Albums

Helena Hauff - 8/10

Discreet Desires (Werkdiscs)

Doesn't it sometimes feel like the endless cycles of reference points and retromania have turned in on themselves so many times that they've now become meaningless? And wouldn't that be excellent if it were true? It would mean that the best electronic producers, instead of worrying about what phase of fashion and revival they're in, could just focus on perfecting their craft instead; on finding those rhythms and timbres that belong to no time other than the untethered small hours on a dark dancefloor.

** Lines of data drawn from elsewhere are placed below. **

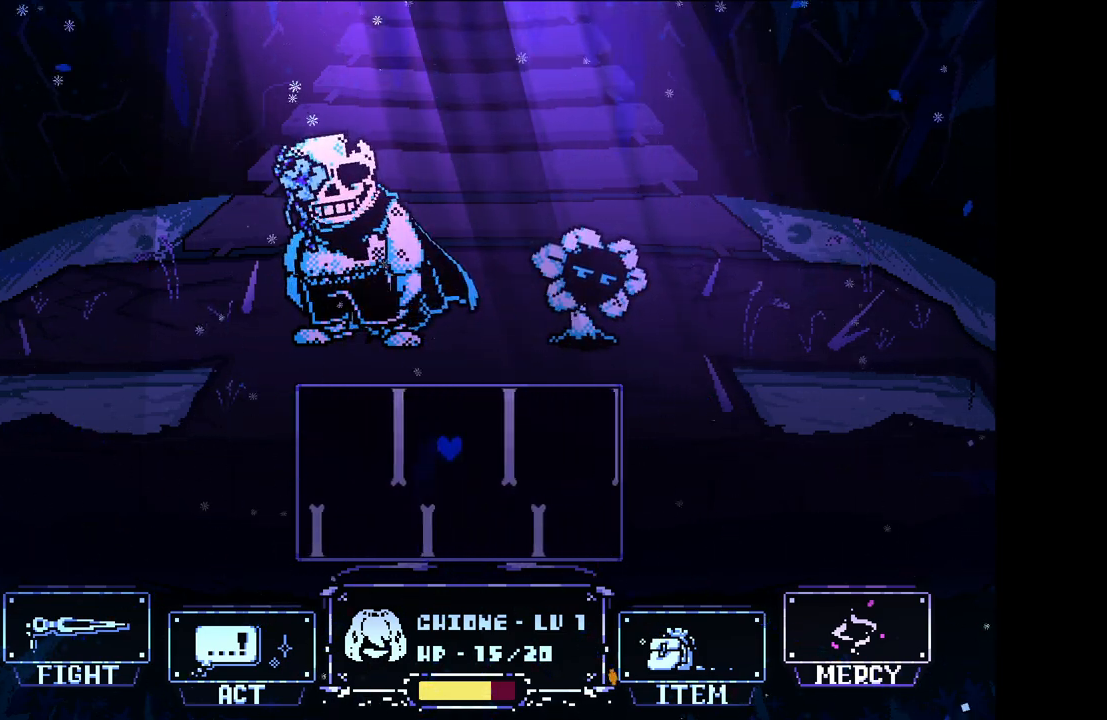
{"keys": ["left", "up"], "events": [[450, "left", "down"], [500, "up", "down"]]}
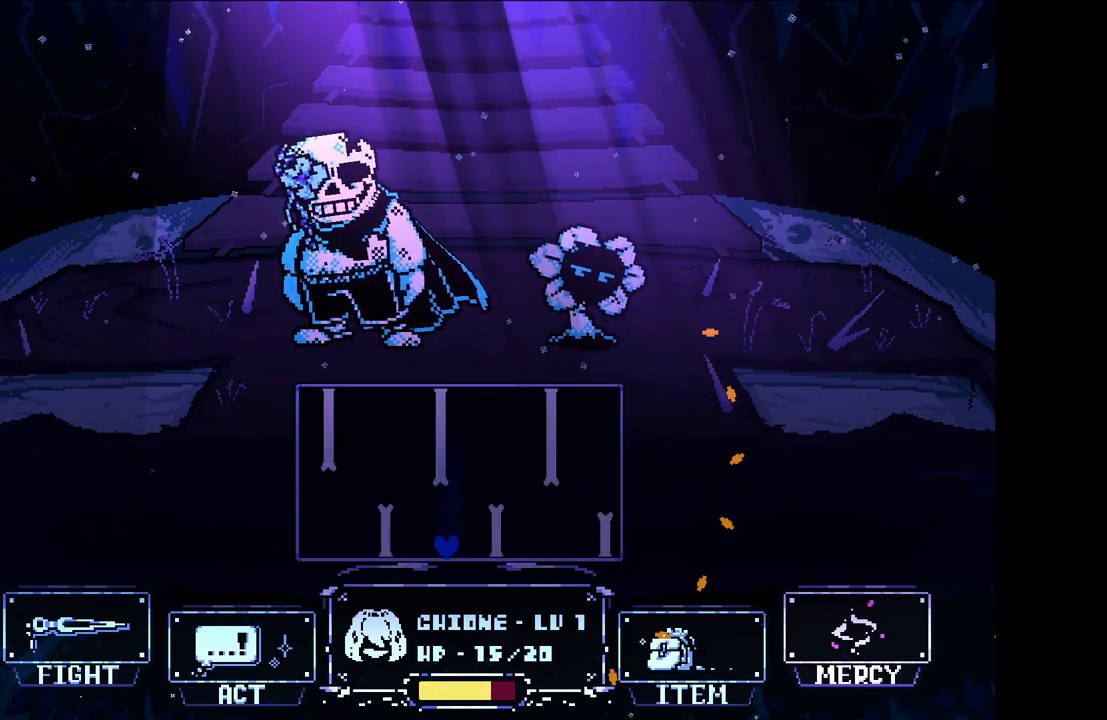
{"keys": ["right"], "events": [[133, "left", "up"], [333, "up", "up"], [367, "right", "down"]]}
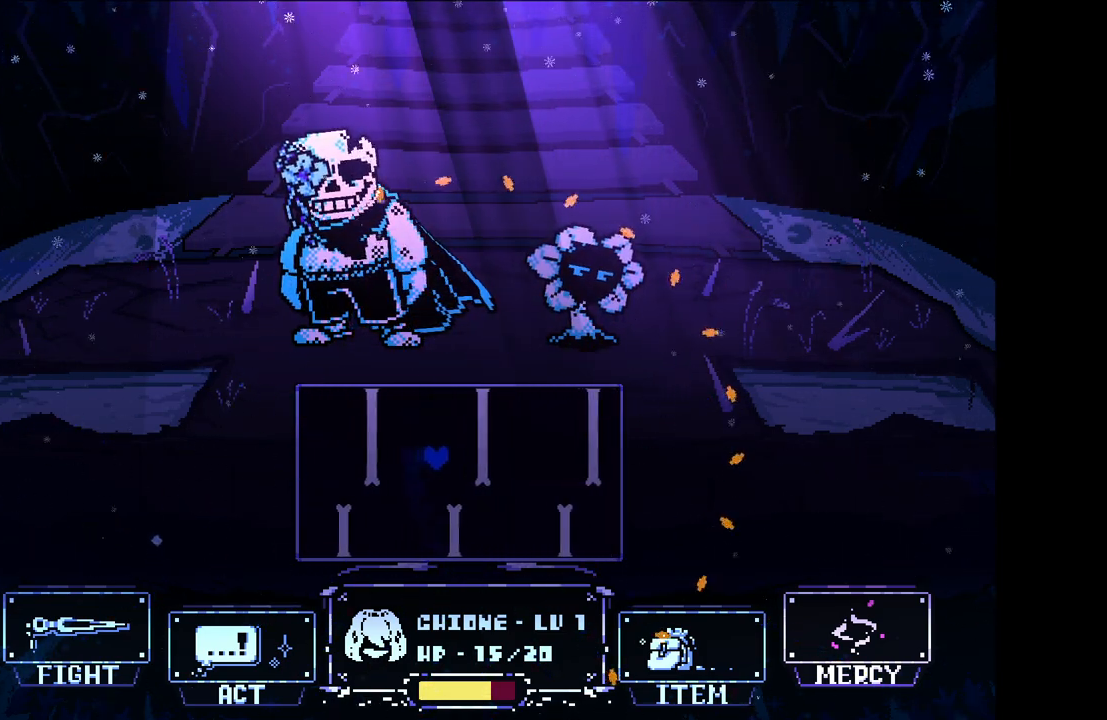
{"keys": [], "events": [[67, "right", "up"]]}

Take the L.I.E.S. crew, for example, or Bicep, or Paul Woolford's Special Request releases. They're retro-but-not-retro: they reference the past, but never have that tired feeling that retro rock bands do because it's not about their haircut, or (for all that you'll hear people quacking on about modular synths) the kit they're using.

Or take Helena Hauff, the 20-something resident DJ at Hamburg's infamous Golden Pudel club who has won over friends like Pearson Sound, Bill Kouligalis (aka PAN) and Actress, who signed her to his Werkdiscs label.

Her dark, sharp-edged hardware jams sound like Kraftwerk, Drexciya and Underground Resitance, or Belgian new beat, or any number of obscure warehouse techno and electro producers of the past 30 years. But while the 808s of 'Funereal Mortality', the electropop bleeps of 'Piece Of Pleasure' or rippling lead melody of 'Tryst' could recall specfic sounds of the 80s or 90s, what you hear when you listen to this album isn't the past – it's the pleasure principle.

Yes, pleasure: it may sound dark, cold, gothic and rough around the edges compared to software-produced music, but these sounds have proved over the decades that they will set your synapses alight with delight.

This style is, amazingly, still the sound of now as much as it ever was the distant past.